Task goal
The records that follow must be reproduced in full, with every picture excluded.

■ ■ ■ ■ ■ ■ ■

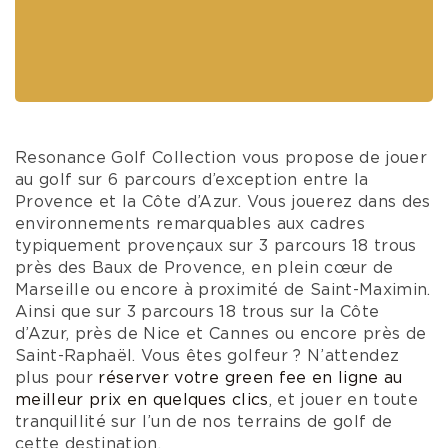
Resonance Golf Collection vous propose de jouer
au golf sur 6 parcours d’exception entre la
Provence et la Côte d’Azur. Vous jouerez dans des
environnements remarquables aux cadres
typiquement provençaux sur 3 parcours 18 trous
près des Baux de Provence, en plein cœur de
Marseille ou encore à proximité de Saint-Maximin.
Ainsi que sur 3 parcours 18 trous sur la Côte
d’Azur, près de Nice et Cannes ou encore près de
Saint-Raphaël. Vous êtes golfeur ? N’attendez
plus pour
réserver votre green fee en ligne au
meilleur prix en quelques clics
, et jouer en toute
tranquillité sur l’un de nos terrains de golf de
cette destination.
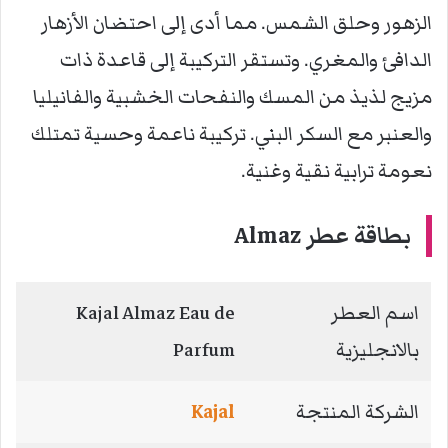
الزهور وحلق الشمس. مما أدى إلى احتضان الأزهار
الدافئ والمغري. وتستقر التركيبة إلى قاعدة ذات
مزيج لذيذ من المسك والنفحات الخشبية والفانيليا
والعنبر مع السكر البني. تركيبة ناعمة وحسية تمتلك
نعومة ترابية نقية وغنية.
بطاقة عطر Almaz
اسم العطر
Kajal Almaz Eau de
بالانجليزية
Parfum
الشركة المنتجة
Kajal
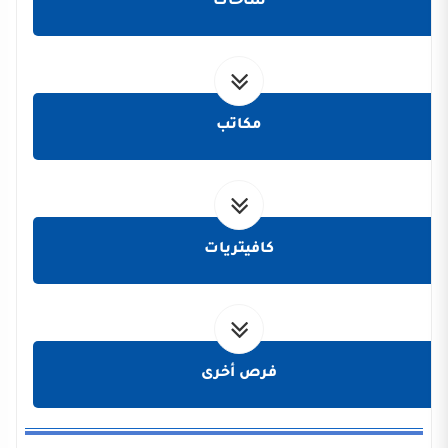
ساحات
مكاتب
كافيتريات
فرص أخرى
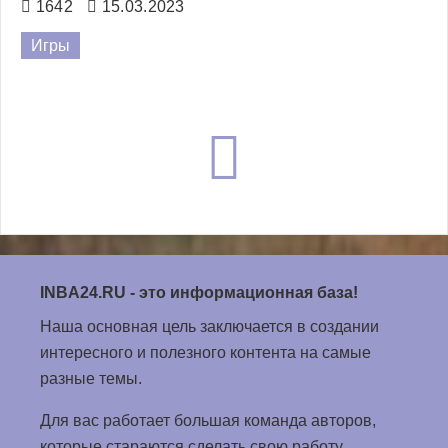
Проверьте свои знания и пройдите тест на знание
вселенной игр Сталкер / Stalker. Всего перед вами
10 вопросов, а в конце будет доступен результат и
правильные ответы.
1642
15.03.2023
Игры
INBA24.RU
- это информационная база!
Наша основная цель заключается в создании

■ ■ ■ ■ ■ ■ ■

Result of the task
Resonance Golf Collection vous propose de jouer
au golf sur 6 parcours d’exception entre la
Provence et la Côte d’Azur. Vous jouerez dans des
environnements remarquables aux cadres
typiquement provençaux sur 3 parcours 18 trous
près des Baux de Provence, en plein cœur de
Marseille ou encore à proximité de Saint-Maximin.
Ainsi que sur 3 parcours 18 trous sur la Côte
d’Azur, près de Nice et Cannes ou encore près de
Saint-Raphaël. Vous êtes golfeur ? N’attendez
plus pour
réserver votre green fee en ligne au
meilleur prix en quelques clics
, et jouer en toute
tranquillité sur l’un de nos terrains de golf de
cette destination.
الزهور وحلق الشمس. مما أدى إلى احتضان الأزهار
الدافئ والمغري. وتستقر التركيبة إلى قاعدة ذات
مزيج لذيذ من المسك والنفحات الخشبية والفانيليا
والعنبر مع السكر البني. تركيبة ناعمة وحسية تمتلك
نعومة ترابية نقية وغنية.
بطاقة عطر Almaz
اسم العطر
Kajal Almaz Eau de
بالانجليزية
Parfum
الشركة المنتجة
Kajal
ساحات
مكاتب
كافيتريات
فرص أخرى
Проверьте свои знания и пройдите тест на знание
вселенной игр Сталкер / Stalker. Всего перед вами
10 вопросов, а в конце будет доступен результат и
правильные ответы.
1642
15.03.2023
Игры
INBA24.RU
- это информационная база!
Наша основная цель заключается в создании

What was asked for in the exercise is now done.